Cells are the smallest functional units in plants, and physiological processes are typically carried out collaboratively by multiple cells. However, there is significant gene expression variation among cells. Therefore, more precise transcriptome technology has been applied[10, 11]. Lopez-Anido constructed different models of cell state differentiation in the leaf tissue of Arabidopsis, analysing the potential heterogeneity of epidermal stomatal lineage cells[12]. Liu utilized the single-cell transcriptome atlas of early-stage Arabidopsis seedlings to identify new marker genes for leaf vein cells[13]. Kim determined the roles of various tissues in Arabidopsis true leaves starting from metabolic pathways, thus providing knowledge regarding the leaf vascular system and the relationships of leaf cell types[14]. Previous research on the underground part of Arabidopsis involved the construction of a high-resolution genetic map of the development process from stem cells to nucleus-free sieve tubes in the original endodermis of the Arabidopsis root system at seven developmental stages[15].
With the availability of scRNA-seq data, cell type identification has become an essential step for a multitude of downstream analyses[16–22]. In certain scenarios, the absence of reliable markers for essential cell populations poses a challenge in accurately defining cell types. Implementing an efficient machine learning prediction model to extract molecular markers and discern cell subpopulations from existing single-cell datasets has been proven to be a time-efficient and resource-saving strategy[23–27].
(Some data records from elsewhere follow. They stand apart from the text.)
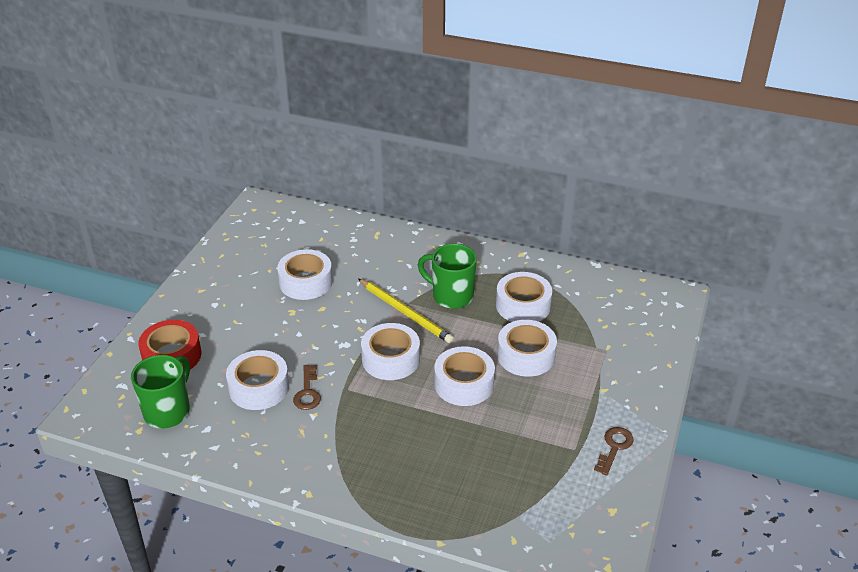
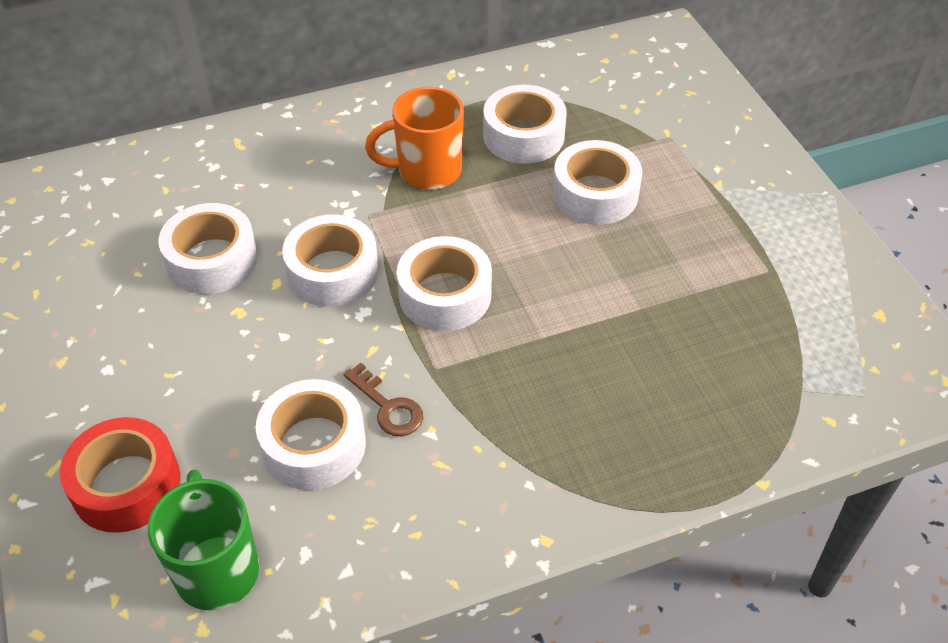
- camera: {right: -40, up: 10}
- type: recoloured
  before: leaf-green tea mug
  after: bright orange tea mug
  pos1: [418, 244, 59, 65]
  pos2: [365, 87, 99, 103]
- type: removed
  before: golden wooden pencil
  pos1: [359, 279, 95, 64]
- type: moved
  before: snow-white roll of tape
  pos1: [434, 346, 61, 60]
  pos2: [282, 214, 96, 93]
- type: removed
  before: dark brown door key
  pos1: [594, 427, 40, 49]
To address the limitations mentioned above, we proposed an ensemble computing framework named AtML, which enables the model to capture cell subpopulation biomarkers of Arabidopsis root tips and predict cell stages (Fig. 1). The AtML model combines MIC and XGBoost to assess the importance of genes in predicting Arabidopsis root tip cell subpopulations. Furthermore, we successfully applied our AtML model to data not included in the training dataset and demonstrated its superior predictive performance. By conducting a biological analysis of the optimal genes, we identified potential lineage-specific genes, which could help biologists better understand the heterogeneity of Arabidopsis root tips. Our work utilized a machine learning approach to aid in the development of markers for single-cell sequencing in Arabidopsis, thereby providing new insights and more accurate markers for cell type identification.